= Stored data =
-.-.-

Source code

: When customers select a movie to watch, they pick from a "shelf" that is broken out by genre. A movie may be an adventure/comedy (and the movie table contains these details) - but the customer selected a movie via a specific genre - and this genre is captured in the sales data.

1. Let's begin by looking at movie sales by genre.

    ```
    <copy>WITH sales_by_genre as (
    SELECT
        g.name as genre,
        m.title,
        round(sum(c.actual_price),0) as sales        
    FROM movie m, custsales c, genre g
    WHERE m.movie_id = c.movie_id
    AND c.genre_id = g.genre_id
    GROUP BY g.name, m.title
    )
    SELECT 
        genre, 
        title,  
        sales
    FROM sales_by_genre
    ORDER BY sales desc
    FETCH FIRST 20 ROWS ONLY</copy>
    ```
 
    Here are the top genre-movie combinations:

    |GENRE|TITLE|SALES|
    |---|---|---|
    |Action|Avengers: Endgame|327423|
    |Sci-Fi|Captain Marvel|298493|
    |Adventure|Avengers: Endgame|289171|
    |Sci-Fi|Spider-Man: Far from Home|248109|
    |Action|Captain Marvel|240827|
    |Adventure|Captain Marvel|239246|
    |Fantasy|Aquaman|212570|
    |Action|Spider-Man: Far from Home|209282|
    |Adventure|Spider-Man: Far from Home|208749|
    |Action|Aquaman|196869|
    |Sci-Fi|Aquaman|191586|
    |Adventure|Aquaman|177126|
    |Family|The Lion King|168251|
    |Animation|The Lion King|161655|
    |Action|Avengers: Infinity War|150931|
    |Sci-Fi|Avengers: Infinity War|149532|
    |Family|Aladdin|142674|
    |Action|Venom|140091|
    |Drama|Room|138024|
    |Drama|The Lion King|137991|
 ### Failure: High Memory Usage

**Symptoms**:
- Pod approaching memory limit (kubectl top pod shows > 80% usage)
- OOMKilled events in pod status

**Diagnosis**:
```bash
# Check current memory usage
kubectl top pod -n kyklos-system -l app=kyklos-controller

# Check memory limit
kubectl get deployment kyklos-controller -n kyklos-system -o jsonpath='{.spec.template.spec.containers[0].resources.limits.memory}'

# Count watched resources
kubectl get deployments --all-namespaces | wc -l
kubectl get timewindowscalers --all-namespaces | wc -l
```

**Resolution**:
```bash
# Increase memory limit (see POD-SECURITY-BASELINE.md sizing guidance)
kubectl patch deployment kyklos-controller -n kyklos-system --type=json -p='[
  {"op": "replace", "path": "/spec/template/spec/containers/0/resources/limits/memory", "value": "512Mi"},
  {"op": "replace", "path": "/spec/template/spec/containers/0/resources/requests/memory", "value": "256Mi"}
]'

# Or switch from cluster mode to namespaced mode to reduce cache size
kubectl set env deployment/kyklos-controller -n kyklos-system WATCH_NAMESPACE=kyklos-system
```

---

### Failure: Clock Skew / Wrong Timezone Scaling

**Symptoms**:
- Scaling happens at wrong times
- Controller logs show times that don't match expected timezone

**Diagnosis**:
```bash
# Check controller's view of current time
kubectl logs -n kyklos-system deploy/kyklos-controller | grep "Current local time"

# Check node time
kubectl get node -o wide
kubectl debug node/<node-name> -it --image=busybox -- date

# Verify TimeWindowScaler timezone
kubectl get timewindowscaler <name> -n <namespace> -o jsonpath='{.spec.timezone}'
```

-.-.-

= What to produce =
Which lines above hold the string "Check"? Copy each of them.

= Result for this task =
# Check current memory usage
# Check memory limit
# Check controller's view of current time
# Check node time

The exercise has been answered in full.